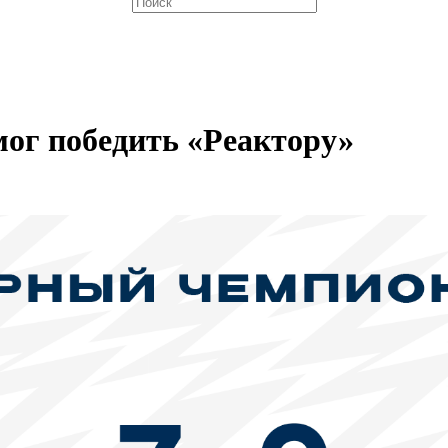
мог победить «Реактору»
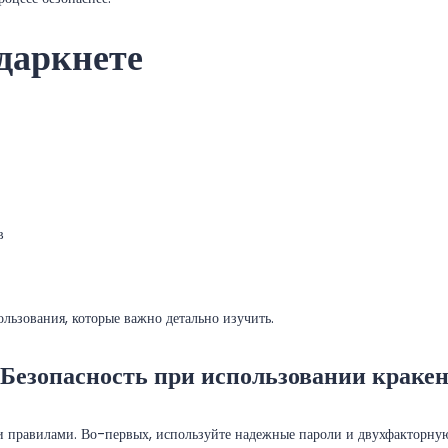
 даркнете
в
ользования, которые важно детально изучить.
Безопасность при использовании краке
ми правилами. Во-первых, используйте надежные пароли и двухфакторну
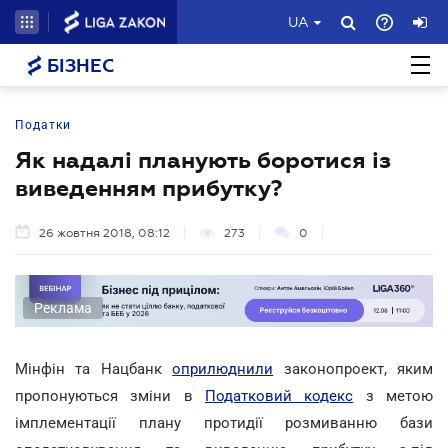
UA
БІЗНЕС
Податки
Як надалі планують боротися із
виведенням прибутку?
26 жовтня 2018, 08:12
273
0
Реклама
Мінфін та Нацбанк
оприлюднили
законопроект, яким
пропонуються зміни в
Податковий кодекс
з метою
імплементації плану протидії розмиванню бази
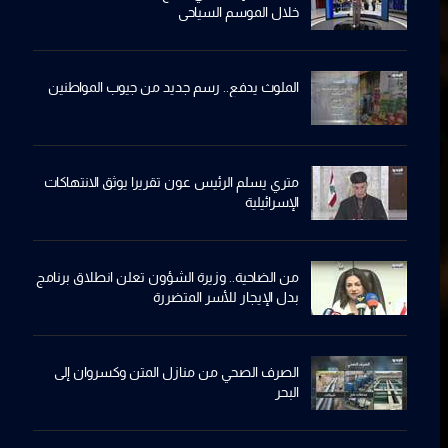
خلال الموسم السياحي
الملوث يدفع.. رسم جديد من جيوب المواطنين
متري يسلم الرئيس عون تقريرا يوثق الانتهاكات
الإسرائيلية
من الضاحية.. وزيرة الشؤون تعلن انطلاق برنامج
بدل الإيجار للأسر المتضررة
الصرف الصحي من منازل المتن وكسروان إلى
البحر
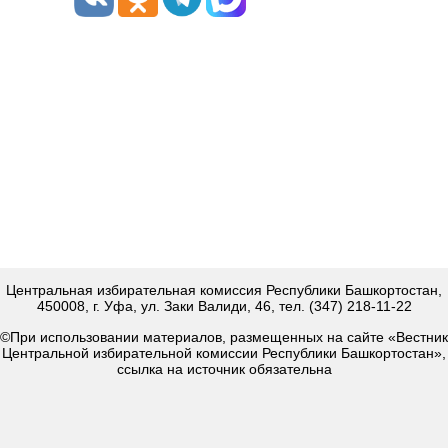
Центральная избирательная комиссия Республики Башкортостан,
450008, г. Уфа, ул. Заки Валиди, 46, тел. (347) 218-11-22
©При использовании материалов, размещенных на сайте «Вестник
Центральной избирательной комиссии Республики Башкортостан»,
ссылка на источник обязательна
------------------------
The answer is to be the lines from the line that contains "пропонуються зміни в" through the last line of the material, retyped exactly, both included, with pictures left out, please.

пропонуються зміни в
Податковий кодекс
з метою
імплементації плану протидії розмиванню бази
خلال الموسم السياحي
الملوث يدفع.. رسم جديد من جيوب المواطنين
متري يسلم الرئيس عون تقريرا يوثق الانتهاكات
الإسرائيلية
من الضاحية.. وزيرة الشؤون تعلن انطلاق برنامج
بدل الإيجار للأسر المتضررة
الصرف الصحي من منازل المتن وكسروان إلى
البحر
Центральная избирательная комиссия Республики Башкортостан,
450008, г. Уфа, ул. Заки Валиди, 46, тел. (347) 218-11-22
©При использовании материалов, размещенных на сайте «Вестник
Центральной избирательной комиссии Республики Башкортостан»,
ссылка на источник обязательна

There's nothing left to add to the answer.